Start of Block

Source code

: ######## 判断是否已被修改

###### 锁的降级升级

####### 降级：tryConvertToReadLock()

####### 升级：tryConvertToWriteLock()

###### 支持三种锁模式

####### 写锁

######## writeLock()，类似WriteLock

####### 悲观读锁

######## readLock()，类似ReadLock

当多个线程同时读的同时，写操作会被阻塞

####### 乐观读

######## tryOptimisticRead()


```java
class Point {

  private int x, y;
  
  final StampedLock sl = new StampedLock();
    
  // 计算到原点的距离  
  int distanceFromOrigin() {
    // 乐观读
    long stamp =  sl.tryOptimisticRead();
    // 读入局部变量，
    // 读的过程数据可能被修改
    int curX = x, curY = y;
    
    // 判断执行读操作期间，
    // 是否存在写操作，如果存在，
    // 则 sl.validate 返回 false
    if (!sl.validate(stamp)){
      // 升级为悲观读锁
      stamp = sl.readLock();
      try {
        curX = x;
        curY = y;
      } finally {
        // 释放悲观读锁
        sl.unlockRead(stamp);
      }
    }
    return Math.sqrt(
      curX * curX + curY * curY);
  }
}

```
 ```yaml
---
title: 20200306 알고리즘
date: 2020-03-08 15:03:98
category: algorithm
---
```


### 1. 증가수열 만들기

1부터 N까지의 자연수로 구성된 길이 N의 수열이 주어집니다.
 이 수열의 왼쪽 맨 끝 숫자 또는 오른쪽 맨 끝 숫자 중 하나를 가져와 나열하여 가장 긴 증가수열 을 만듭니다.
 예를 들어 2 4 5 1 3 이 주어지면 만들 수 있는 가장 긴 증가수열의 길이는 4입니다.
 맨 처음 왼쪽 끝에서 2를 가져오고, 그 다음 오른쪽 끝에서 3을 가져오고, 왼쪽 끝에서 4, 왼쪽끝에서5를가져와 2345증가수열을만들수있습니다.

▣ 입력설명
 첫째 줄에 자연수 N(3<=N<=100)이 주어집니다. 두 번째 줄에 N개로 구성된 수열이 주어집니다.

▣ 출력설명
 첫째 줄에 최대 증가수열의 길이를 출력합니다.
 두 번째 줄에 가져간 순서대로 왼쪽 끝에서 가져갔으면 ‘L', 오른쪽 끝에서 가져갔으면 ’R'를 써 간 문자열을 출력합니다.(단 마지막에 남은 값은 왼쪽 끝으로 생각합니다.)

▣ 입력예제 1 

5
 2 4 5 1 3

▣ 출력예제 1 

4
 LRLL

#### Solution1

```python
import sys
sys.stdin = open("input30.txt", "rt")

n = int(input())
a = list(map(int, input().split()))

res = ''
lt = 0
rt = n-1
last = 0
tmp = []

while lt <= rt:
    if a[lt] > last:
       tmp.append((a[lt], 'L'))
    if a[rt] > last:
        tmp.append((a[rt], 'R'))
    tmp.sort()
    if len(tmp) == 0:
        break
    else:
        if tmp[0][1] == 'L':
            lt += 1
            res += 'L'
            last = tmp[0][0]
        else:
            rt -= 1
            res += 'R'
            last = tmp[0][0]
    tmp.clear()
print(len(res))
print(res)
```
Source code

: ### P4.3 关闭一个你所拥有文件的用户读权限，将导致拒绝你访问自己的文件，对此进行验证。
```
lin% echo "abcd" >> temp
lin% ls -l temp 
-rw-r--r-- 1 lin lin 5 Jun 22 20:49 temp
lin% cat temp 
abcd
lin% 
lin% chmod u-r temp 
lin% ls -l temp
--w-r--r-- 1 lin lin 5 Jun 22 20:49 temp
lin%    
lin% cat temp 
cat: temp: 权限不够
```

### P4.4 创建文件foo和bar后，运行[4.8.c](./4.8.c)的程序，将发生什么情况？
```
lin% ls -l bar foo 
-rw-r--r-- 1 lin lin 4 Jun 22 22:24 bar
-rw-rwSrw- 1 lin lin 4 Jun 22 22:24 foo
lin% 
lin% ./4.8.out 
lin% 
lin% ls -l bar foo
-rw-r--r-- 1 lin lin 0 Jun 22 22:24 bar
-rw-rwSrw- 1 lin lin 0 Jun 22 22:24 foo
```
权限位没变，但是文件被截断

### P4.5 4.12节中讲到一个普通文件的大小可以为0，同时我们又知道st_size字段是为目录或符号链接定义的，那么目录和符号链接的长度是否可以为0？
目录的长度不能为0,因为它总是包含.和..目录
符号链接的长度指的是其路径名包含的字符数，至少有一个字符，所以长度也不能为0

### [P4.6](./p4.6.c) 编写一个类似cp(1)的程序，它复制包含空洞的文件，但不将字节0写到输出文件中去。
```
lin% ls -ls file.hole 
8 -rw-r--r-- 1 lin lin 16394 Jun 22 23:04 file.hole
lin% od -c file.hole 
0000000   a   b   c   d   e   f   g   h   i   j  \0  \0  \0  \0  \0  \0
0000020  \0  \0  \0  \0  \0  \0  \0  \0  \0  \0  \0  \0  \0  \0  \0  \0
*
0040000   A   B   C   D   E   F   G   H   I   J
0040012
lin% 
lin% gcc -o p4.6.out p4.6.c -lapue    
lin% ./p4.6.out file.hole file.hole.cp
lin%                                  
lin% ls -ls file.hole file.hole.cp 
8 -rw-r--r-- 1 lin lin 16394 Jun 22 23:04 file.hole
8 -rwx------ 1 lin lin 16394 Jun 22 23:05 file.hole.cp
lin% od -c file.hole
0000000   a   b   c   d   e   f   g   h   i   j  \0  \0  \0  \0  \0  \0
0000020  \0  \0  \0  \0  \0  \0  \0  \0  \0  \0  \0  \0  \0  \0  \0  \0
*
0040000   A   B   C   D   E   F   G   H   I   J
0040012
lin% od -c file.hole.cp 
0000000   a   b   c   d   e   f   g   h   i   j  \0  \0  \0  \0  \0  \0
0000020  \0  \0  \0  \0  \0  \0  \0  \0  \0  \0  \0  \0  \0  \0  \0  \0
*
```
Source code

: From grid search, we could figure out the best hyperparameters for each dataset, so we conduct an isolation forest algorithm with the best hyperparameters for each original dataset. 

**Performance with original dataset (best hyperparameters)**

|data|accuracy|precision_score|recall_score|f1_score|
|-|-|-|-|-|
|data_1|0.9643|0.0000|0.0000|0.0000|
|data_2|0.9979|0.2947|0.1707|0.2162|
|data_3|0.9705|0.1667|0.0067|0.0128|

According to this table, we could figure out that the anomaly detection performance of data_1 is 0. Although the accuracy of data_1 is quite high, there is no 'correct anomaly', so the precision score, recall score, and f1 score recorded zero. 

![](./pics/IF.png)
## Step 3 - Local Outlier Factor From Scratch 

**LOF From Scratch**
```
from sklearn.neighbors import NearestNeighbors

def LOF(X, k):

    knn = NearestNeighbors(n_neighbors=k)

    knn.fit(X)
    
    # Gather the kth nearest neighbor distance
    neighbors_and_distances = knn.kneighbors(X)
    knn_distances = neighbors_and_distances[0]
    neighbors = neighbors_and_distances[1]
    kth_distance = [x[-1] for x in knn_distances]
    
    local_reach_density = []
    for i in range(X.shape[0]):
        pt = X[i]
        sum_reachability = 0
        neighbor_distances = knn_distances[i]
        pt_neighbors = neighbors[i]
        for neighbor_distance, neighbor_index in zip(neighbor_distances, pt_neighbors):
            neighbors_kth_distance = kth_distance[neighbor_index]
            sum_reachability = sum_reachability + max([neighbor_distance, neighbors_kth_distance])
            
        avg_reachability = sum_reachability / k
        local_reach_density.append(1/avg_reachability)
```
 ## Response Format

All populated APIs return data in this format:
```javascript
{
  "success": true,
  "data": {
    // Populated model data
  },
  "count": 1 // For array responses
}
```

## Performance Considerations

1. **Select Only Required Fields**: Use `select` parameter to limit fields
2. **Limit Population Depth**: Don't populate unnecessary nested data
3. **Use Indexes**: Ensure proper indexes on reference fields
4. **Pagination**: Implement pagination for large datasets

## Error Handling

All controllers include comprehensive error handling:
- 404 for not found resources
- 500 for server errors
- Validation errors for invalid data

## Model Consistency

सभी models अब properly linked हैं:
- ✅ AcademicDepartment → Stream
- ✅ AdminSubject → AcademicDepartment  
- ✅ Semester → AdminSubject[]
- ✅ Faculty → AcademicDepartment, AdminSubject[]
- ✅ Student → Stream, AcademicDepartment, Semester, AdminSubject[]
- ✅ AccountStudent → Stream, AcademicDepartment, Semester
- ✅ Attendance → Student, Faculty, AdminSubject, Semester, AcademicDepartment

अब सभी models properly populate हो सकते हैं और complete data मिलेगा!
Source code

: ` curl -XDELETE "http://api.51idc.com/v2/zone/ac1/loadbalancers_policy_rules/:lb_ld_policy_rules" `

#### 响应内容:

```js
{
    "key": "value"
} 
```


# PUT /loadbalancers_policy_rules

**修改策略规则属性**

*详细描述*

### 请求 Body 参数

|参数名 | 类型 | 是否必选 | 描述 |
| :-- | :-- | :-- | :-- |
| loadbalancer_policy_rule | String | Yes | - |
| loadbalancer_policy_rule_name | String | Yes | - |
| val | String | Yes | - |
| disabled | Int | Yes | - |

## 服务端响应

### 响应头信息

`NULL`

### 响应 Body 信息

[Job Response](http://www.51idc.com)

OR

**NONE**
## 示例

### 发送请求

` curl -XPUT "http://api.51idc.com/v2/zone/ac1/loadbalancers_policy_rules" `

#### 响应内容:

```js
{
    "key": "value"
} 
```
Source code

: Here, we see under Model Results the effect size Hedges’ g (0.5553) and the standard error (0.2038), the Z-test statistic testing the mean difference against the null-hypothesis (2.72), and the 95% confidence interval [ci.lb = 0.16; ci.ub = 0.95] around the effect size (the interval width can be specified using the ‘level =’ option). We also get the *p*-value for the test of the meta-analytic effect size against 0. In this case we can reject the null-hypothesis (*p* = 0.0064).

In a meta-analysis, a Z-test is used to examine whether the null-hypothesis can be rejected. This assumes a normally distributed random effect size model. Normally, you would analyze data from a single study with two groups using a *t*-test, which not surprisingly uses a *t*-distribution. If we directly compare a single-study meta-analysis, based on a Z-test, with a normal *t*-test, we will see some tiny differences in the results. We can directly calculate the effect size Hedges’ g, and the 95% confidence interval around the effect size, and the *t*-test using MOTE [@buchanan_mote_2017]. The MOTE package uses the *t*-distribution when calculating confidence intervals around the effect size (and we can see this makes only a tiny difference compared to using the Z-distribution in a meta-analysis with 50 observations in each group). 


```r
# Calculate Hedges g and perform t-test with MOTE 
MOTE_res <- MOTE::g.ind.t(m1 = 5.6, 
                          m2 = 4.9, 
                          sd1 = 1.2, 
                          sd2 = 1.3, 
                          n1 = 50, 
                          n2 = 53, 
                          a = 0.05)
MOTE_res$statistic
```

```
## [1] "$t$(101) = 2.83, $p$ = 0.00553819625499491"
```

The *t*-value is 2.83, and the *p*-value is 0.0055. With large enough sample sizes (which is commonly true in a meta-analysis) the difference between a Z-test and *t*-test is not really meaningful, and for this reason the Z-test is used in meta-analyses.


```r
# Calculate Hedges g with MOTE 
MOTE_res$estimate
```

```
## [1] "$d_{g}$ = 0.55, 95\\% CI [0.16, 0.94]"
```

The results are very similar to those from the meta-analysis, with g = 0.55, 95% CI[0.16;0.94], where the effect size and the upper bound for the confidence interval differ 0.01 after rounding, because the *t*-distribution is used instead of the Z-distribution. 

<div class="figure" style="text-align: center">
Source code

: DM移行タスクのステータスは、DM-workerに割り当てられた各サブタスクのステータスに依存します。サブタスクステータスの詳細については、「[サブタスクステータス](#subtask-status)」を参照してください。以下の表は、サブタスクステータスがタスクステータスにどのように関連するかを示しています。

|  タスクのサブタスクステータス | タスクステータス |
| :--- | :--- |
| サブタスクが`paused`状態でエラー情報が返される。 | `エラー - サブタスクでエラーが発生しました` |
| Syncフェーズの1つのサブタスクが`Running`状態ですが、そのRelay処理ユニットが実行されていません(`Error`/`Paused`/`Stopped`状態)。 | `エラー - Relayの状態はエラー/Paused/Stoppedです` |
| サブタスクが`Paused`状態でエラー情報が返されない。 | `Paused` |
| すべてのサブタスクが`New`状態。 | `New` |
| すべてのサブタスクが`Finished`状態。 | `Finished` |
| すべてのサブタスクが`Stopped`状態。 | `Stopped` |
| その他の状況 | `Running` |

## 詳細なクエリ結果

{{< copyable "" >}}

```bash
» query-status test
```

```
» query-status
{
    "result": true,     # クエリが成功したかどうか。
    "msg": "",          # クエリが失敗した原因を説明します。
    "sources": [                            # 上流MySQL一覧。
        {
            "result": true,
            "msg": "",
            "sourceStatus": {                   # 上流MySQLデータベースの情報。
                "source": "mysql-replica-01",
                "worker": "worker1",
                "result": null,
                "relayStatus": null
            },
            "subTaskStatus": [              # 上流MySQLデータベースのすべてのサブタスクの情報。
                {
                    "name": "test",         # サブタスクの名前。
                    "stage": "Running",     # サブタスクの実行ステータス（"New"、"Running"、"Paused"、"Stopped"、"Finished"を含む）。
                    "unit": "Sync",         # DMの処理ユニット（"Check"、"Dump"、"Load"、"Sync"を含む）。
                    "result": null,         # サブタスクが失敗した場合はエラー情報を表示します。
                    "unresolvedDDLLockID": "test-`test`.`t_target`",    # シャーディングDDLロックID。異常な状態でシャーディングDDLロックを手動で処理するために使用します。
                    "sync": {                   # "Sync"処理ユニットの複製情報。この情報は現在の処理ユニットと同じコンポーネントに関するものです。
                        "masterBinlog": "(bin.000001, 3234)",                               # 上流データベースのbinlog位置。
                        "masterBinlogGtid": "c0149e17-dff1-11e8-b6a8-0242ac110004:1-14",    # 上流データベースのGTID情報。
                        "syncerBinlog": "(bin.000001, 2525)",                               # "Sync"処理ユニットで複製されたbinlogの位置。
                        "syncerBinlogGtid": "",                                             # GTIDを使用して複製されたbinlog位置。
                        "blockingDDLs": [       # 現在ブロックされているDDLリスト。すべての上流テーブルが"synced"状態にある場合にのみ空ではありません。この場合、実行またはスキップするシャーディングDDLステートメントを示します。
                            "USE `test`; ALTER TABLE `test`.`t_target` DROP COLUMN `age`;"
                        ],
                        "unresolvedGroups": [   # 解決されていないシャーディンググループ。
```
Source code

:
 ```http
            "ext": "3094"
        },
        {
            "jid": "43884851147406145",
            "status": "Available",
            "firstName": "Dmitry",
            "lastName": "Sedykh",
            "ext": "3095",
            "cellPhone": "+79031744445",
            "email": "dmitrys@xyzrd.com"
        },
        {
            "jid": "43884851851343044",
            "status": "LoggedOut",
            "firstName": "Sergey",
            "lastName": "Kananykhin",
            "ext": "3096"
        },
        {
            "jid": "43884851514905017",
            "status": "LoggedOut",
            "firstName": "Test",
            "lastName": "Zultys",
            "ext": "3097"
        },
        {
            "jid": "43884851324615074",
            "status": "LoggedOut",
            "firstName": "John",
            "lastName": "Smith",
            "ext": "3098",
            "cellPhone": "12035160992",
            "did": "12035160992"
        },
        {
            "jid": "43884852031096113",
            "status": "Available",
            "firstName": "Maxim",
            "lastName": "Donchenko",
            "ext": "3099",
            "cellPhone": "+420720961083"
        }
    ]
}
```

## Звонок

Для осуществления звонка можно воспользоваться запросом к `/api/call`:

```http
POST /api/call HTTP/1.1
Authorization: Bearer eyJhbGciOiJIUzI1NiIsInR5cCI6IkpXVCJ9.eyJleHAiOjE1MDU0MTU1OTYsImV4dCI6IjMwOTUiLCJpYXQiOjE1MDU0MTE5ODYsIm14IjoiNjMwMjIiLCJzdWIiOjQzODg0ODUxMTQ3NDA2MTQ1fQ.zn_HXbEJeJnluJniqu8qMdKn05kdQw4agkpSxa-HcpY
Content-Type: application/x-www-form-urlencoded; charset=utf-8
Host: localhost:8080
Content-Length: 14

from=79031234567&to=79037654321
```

End of Block

- _WHAT NEEDS TO BE DONE_: Looking at the data above, count every line holding the word "hyperparameters" and state only the count.

- _WRITTEN REPLY_: 2